KAREN DILFER, MS, OTR/L
Karen Dilfer is an occupational therapist, feeding specialist, and food enthusiast. She has a strong pediatric background and loves to help children with motor, sensory, and mealtime challenges. A Chicago native, Karen enjoys discovering new restaurants and cooking with friends and family. She is a founding member of the Chicago Feeding Group, a non profit organization that seeks to support parents and professions who work with children who struggle to eat. Karen was recently featured in the Chicago Tribune.
Karen has a bachelor of science degree from Calvin College and a master’s of science degree from Washington University in St. Louis.

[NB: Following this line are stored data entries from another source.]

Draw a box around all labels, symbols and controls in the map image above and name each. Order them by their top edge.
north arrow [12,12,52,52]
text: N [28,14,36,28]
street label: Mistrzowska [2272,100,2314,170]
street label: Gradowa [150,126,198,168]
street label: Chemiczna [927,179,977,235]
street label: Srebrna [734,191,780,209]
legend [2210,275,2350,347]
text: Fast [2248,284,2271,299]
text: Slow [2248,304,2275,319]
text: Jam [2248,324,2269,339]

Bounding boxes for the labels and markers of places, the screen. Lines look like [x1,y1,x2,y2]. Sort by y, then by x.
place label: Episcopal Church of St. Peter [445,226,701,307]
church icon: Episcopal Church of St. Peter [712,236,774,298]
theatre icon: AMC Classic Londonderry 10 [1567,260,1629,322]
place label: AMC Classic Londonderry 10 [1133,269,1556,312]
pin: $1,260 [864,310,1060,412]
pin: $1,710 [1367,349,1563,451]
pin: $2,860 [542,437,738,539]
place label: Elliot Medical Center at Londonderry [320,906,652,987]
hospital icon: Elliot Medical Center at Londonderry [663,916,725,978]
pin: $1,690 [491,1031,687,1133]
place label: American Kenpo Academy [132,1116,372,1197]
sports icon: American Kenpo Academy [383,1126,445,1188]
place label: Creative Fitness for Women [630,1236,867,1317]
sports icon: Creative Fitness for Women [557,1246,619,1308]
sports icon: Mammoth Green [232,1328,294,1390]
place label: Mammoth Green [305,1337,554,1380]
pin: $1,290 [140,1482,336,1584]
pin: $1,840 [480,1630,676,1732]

She is Neurodevelopmental Treatment (NDT) trained and has also completed post-graduate education in Sensory Integration. Karen trained under Marsha Dunn Klein at Mealtime Connections, LLC, in Tucson, Arizona.
Karen is a contributing member to the Get Permission team and regularly teaches Get Permission workshops and webinars. She maintains a private practice and actively treats children with feeding challenges. You can learn more about her work here: www.eatwithkaren.com.
Marsha has a passion for feeding children and sharing knowledge. She presents locally, regionally, nationally and internationally and loves sharing her responsive and loving approach to pediatric feeding challenges in her Get Permission Approach to Pediatric Feeding Challenges course series. Marsha and her family love to travel and explore foods globally. She considers herself a food celebrator.

BREANNE ROBISON, MS, OTR/L

Bre is an occupational therapist who loves feeding and loves children! She received her Bachelors in Psychology from the University of Arizona, and then worked in the public school systems for two years as a special education aid, while providing respite and habilitation to children with special needs. She went on to complete her Masters in Occupational Therapy at A.T. Still University in Phoenix. Upon returning to her home town of Tucson, she graduated from the Marsha Dunn Klein Feeding Fellowship Program. Bre specializes in pediatric feeding and “Gets Permission”! When not supporting families clinically through Mealtime Connections in Tucson, she can be seen co-presenting about Anxious Eaters, Anxious Mealtimes with Marsha.